Although it is interesting how Lewis's own metaphors are also pessimistic ones: a ship leaving shore, the earth floating in space. Still, although they are sad, they are at least beautiful. It's true, pointing out the ugly has its place . . . but beautiful poetry refreshes the soul, and we need more of it.

P.S. If anyone knows what the French in this poem means, tell me!


Santiago said...

I think "un crachat d'estaminet" means something like "tavern spit" or "cafe spit." "Estaminet" is something like a tavern, and "crachat" is something like a wad of spit. But I may be wrong, and I have no idea who CS is quoting.

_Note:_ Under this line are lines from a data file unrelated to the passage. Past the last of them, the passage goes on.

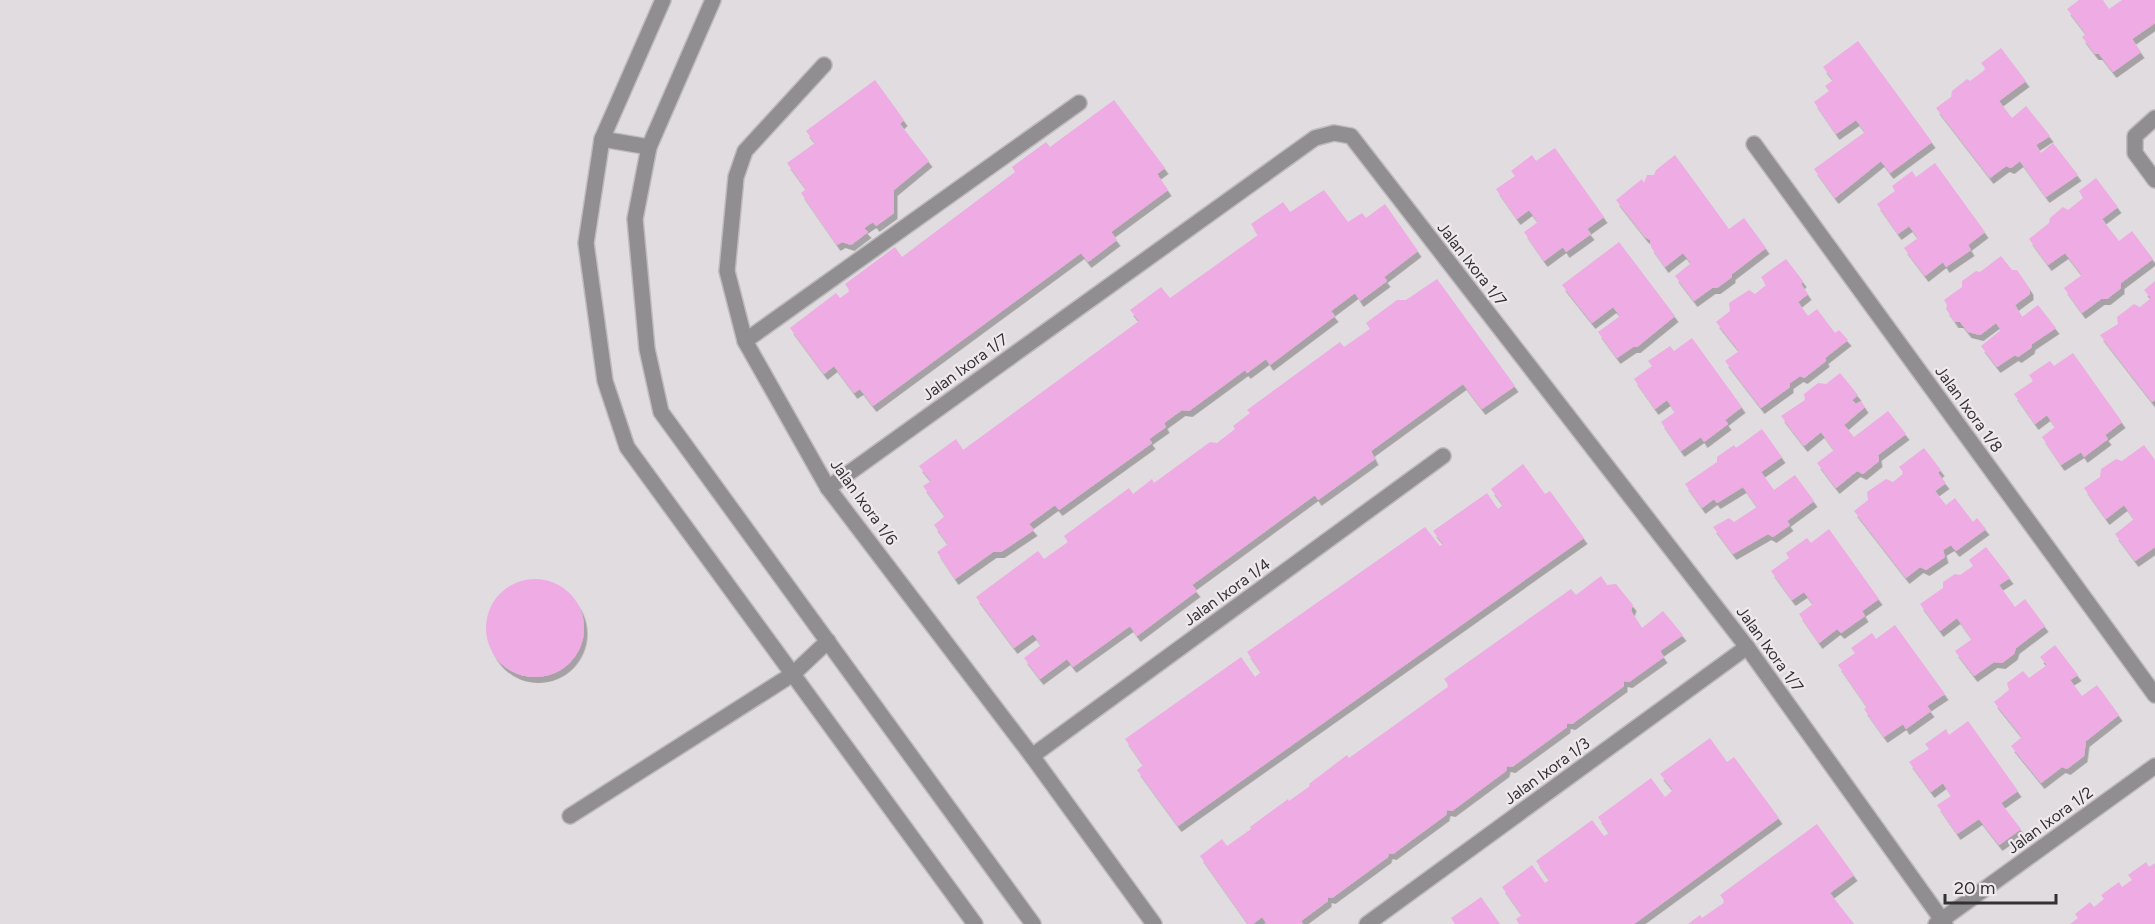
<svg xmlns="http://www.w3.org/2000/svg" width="2155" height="924" font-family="Figtree,sans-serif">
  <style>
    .building { fill: #efabe3; filter: url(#shadow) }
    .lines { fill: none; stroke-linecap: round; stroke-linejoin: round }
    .minor-casing { stroke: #bebabd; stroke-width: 18 }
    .minor { stroke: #908e90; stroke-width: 15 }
    .labels { text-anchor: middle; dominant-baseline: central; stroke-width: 4.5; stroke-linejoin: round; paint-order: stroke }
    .street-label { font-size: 16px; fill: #333133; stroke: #efe9ed }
  </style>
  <defs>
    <filter id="shadow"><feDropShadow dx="3.5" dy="6" stdDeviation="0" flood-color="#0004"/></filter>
  </defs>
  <rect width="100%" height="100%" fill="#e1dce0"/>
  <g class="building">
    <path d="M2079,0H2103L2109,9L2122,0H2155V23L2132,39L2141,52L2113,72L2099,54H2095L2082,37L2086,34L2067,9Z"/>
    <path d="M1858,41L1932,142L1890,173L1881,161L1835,198L1814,169L1865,132L1856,120L1836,134L1814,102L1829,91L1825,86L1833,80L1823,67Z"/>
    <path d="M2001,48L2026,81L1999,101L2012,118L2026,106L2050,136L2036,145L2041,153L2053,143L2078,175L2046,197L2020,161L2011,168L2006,166L1990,178L1936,108L1951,97L1952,91L1967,79L1970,81L1986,69L1981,63Z"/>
    <path d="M875,80L904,120L900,124L929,161L894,190V213L876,226L873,222L864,228L868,232L851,245L842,242L837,245L801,193L806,189L787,163L815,143L806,131Z"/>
    <path d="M1114,100L1165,168L1157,174L1168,190L1111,232L1117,240L1088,262L1081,253L873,406L860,389L854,393L834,366L824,374L790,328L836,293L840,298L850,291L845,284L895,247L902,257L1015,172L1012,167L1046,142L1050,147Z"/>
    <path d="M1555,148L1604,217L1587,229L1591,234L1566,252L1563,247L1544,261L1524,232L1538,222L1529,210L1517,219L1496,189L1515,176L1511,171L1532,155L1536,161Z"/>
    <path d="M1675,155L1729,229L1744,218L1766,248L1732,274V277L1717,288H1712L1694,301L1675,276L1691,263L1683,253L1665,267L1651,247L1650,240L1645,237L1616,200L1642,179L1644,183L1647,175H1654L1656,170Z"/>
    <path d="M1935,163L1985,232L1968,245L1971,250L1946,267L1943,262L1925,276L1904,248L1918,238L1909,226L1898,234L1877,204L1895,191L1892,186L1912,171L1916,177Z"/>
    <path d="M2096,178L2118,207L2102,219L2119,241L2132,231L2153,259L2121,283V288L2107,299H2101L2082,313L2064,288L2082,275L2065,253L2048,265L2029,239L2049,223L2050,218L2063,207L2068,210L2083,198L2079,191Z"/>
    <path d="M1324,190L1348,222L1362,213L1366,218L1385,204L1418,251L1384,277L1387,281L1360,301L1355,293L1331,311L1335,316L1270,365L1266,359L1247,373L1245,370L1189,411L1182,410L1164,423L1166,427L1149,439L1152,443L1059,510L1055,505L1029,524L1034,530L1001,552H993L955,579L937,552L948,544L934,525L945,516L923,486L931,481L919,466L956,439L963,450L1139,321L1130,310L1161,287L1170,298L1258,235L1251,224L1283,202L1290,212Z"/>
    <path d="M1619,242L1675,316L1637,347H1633L1617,358L1598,332L1620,316L1613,307L1592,323L1562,285Z"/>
    <path d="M2001,256L2012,270H2017L2030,289V294L2015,305L2022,317L2038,305L2056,328L2032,344L2031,348L2018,357L2015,355L1997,367L1981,346L2001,330L1996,323L1980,335L1968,332L1960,322H1955L1946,309L1947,305L1944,300L1962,287V281L1976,271L1980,272Z"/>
    <path d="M1786,259L1803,281L1801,284L1808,294L1798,302L1808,316L1817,309L1835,333L1839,330L1848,340L1825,358L1826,361L1804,378L1800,376L1790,383V387L1761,408L1725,361L1739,351L1716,322L1730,311L1729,303L1749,290L1755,294L1766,285L1761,277Z"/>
    <path d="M1437,279L1515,386L1482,409L1463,384L1371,451L1375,459L1318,500L1315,495L1192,585L1197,591L1137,636L1130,626L1073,667L1067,659L1040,679L1024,658L1041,645L1033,634L1014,648L976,597L1038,551L1044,559L1068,542L1064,536L1129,488L1133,494L1152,479L1154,483L1210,442L1217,443L1235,429L1233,426L1250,413L1247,410L1340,342L1344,347L1370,329L1366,323L1397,300H1406Z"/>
    <path d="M2155,281V400L2152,402L2100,335L2118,324L2117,317L2134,304L2140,307L2151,298L2144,290Z"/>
    <path d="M1692,338L1742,407L1725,420L1728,424L1704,442L1701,437L1681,451L1661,422L1675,412L1667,400L1655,409L1634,379L1652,366L1648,361L1670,346L1674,351Z"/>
    <path d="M2073,353L2122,422L2105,435L2108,439L2084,457L2081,452L2061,465L2042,437L2055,427L2047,415L2035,424L2014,394L2033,381L2029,375L2050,361L2054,366Z"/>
    <path d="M1840,373L1858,395L1852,400L1856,404L1861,401L1865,407L1844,425L1854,437L1888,411L1906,434L1878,455L1879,461L1863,474L1857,471L1836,488L1817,463L1834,450L1821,432L1804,446L1781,416L1805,400L1804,394L1818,383L1826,384Z"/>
    <path d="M1762,429L1782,457L1761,472L1774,490L1795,475L1814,501L1787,521L1790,525L1773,537L1768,534L1733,554L1713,527L1729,518L1734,522L1757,507L1743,487L1717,503L1714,499L1702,508L1685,484L1717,462V457L1734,445L1736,448Z"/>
    <path d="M2144,445L2155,460V547L2135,561L2115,534L2134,519L2124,505L2106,519L2084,488L2100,477L2101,469L2116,459L2122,461Z"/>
    <path d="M1924,448L1941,470L1938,473L1946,483L1935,491L1946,505L1955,498L1973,522L1977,518L1986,529L1956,551L1951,545L1943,550L1945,557L1926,570L1920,567L1906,578L1854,511L1868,500L1867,492L1886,479L1893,482L1904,473L1899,467Z"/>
    <path d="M1523,464L1545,494L1550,491L1584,538L1178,826L1137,770L1143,765L1125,739L1241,657L1255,677L1261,672L1247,652L1425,527L1440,546L1443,544L1433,531L1487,493L1498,509L1503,505L1491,489Z"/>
    <path d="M1829,529L1879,599L1862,611L1865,616L1841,633L1837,629L1819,643L1799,614L1813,604L1804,592L1792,600L1771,571L1789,558L1786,553L1807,538L1811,543Z"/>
    <path d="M1986,547L2010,578L1999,585L2015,607L2025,599L2045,626L2016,648L2014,654L2002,663L1994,662L1974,676L1955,651L1972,639L1957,618L1940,631L1920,604L1943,588V582L1955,574L1960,575L1973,566L1969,560Z"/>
    <path d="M1601,576L1607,585L1616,584L1633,605L1631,611L1642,628L1663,611L1683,635L1660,651L1664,657L1629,682L1624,681V686L1572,724L1567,723V727L1512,767L1507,766L1506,771L1452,811L1447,810L1446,815L1393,854L1389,853L1388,857L1332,898L1328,897V901L1301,921L1303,924H1267L1262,917L1253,924H1248L1200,856L1222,839L1227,846L1251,829L1250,827L1288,799L1289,801L1310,786L1309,784L1347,755L1349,758L1449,686L1444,679L1571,589L1576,595Z"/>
    <circle cx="535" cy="628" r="49"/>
    <path d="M1895,625L1945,694L1927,706L1931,711L1906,729L1903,724L1884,737L1864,709L1867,707L1838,665L1855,653L1851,648L1872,633L1876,639Z"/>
    <path d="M2055,645L2078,675L2070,680L2082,696L2097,685L2119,715L2086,741L2084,756L2067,769L2062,767L2041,783L2011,746L2022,737L1994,702L2009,690L2007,683L2023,671L2029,678L2047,665L2040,657Z"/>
    <path d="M1968,721L2018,791L2001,803L2021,829L1999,845L1979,819L1957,834L1937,805L1951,796L1943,783L1931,792L1909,762L1929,749L1925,744L1946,729L1949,735Z"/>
    <path d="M1710,738L1727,762L1734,757L1779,818L1634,924H1519L1516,919L1522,915L1502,887L1532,865L1545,883L1549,880L1536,861L1592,820L1604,836L1609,833L1598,817L1651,778L1665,797L1673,790L1660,774Z"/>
    <path d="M1817,824L1854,875L1830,893L1854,924H1688L1700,915L1702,918L1725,902L1720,895Z"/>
    <path d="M2146,862L2149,867L2155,863V924H2070L2078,918L2075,914L2090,902L2094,907L2104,899L2101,895L2119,882L2122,887L2132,880L2128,875Z"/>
    <path d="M1481,897L1500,924H1455L1451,918Z"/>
  </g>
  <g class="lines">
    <defs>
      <g id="minor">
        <path d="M663,0L602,139L586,243L605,381L627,447L975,924"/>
        <path d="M713,0L649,147L635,219L647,349L661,412L1033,924"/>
        <path d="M824,65L745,151L736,177L727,271L745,341L828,488L1032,756L1154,924"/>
        <path d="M2155,118L2135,136V153L2155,180"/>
        <path d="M602,139L649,147"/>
        <path d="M1754,144L2155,695"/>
        <path d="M745,341L1079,103"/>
        <path d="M828,488L1315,138L1334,133L1351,136L1747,647L1945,924"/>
        <path d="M1032,756L1443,456"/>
        <path d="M570,816L793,674L828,641"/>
        <path d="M1367,924L1747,647"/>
        <path d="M1936,924L2155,766"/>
      </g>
    </defs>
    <use href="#minor" class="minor-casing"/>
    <use href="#minor" class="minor"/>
  </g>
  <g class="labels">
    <g class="street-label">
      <text transform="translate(1472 264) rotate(52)">Jalan Ixora 1/7</text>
      <text transform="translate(965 367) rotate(-36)">Jalan Ixora 1/7</text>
      <text transform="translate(1969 409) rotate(54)">Jalan Ixora 1/8</text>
      <text transform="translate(864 502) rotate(54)">Jalan Ixora 1/6</text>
      <text transform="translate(1227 592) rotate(-36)">Jalan Ixora 1/4</text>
      <text transform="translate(1770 649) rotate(54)">Jalan Ixora 1/7</text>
      <text transform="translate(1547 771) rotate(-36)">Jalan Ixora 1/3</text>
      <text transform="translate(2050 820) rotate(-36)">Jalan Ixora 1/2</text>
    </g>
  </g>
  <path d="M1945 894v9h111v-9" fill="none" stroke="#333133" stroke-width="3"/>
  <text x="1954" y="894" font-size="18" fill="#333133" stroke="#efe9ed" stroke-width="4.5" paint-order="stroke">20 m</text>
</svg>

I've seen it to, what you say, that "the new thing is to be ugly." I used to phrase it differently: There is a perverse tendency to want to believe that the *truth* is ugly. I sometimes see it in a good friend of mine (a psych major), when he insists to me with a sinister smile that love is nothing but chemical reactions in our brains...

Still, I don't blame T.S. Eliot for being sad, and writing depressing early poetry. And after he was "surprised by joy," after he encountered the Incarnation, the change in his poetic vision is dramatic: compare "The Waste Land" to "Little Gidding" or The Choruses from the Rock. Sure, his vision of the future remains bleak, but in the later poems his hope is in more than just ideas (like the "Shantih Shantih Shantih" of the Waste Land) but in a Fact, "the Word," which he writes about beautifully in the Four Quartets.

David Smedberg said...

Lewis is referencing (according to my sources ;-) ) "a poem by Jules Laforgue, a french 'symbolist'. Here is the beginning of the poem:"

L'hiver qui vient

Blocus sentimental! Messageries du Levant!...
Oh, tombée de la pluie! Oh! tombée de la nuit,
Oh! le vent!...

La Toussaint, la Noël et la Nouvelle Année,
Oh, dans les bruines, toutes mes cheminées!...

On ne peut plus s'asseoir, tous les bancs sont mouillés;
Crois-moi, c'est bien fini jusqu'à l'année prochaine,
Tant les bancs sont mouillés, tant les bois sont rouillés,
Et tant les cors ont fait ton ton, ont fait ton taine!...

Ah, nuées accourues des côtes de la Manche,
Vous nous avez gâté notre dernier dimanche.
Il bruine;
Dans la forêt mouillée, les toiles d'araignées
Ploient sous les gouttes d'eau, et c'est leur ruine.

Soleils plénipotentiaires des travaux en blonds Pactoles
Des spectacles agricoles,
Où êtes-vous ensevelis?
Ce soir un soleil fichu gît au haut du coteau
Git sur le flanc, dans les genêts, sur son manteau,
Un soleil blanc comme un crachat d'estaminet
Sur une litière de jaunes genêts
De jaunes genêts d'automne.
Et les cors lui sonnent!
Qu'il revienne...
Qu'il revienne à lui!
Taïaut! Taîaut! et hallali!
Ô triste antienne, as-tu fini!...
Et font les fous!...
Et il gît là, comme une glande arrachée dans un cou,
Et il frissonne, sans personne!...


So far, no exact translation.

Sheila said...

Can anyone translate that for me?

And, while we're at it, if anyone can explain any of the other allusions, that would be nice. The patient etherised on a table is Eliot, of course--but the chilblain, the torn underclothes, tin-cans, and the hump-backed crone are as yet unfamiliar. As you can see, my poetic education is far from complete!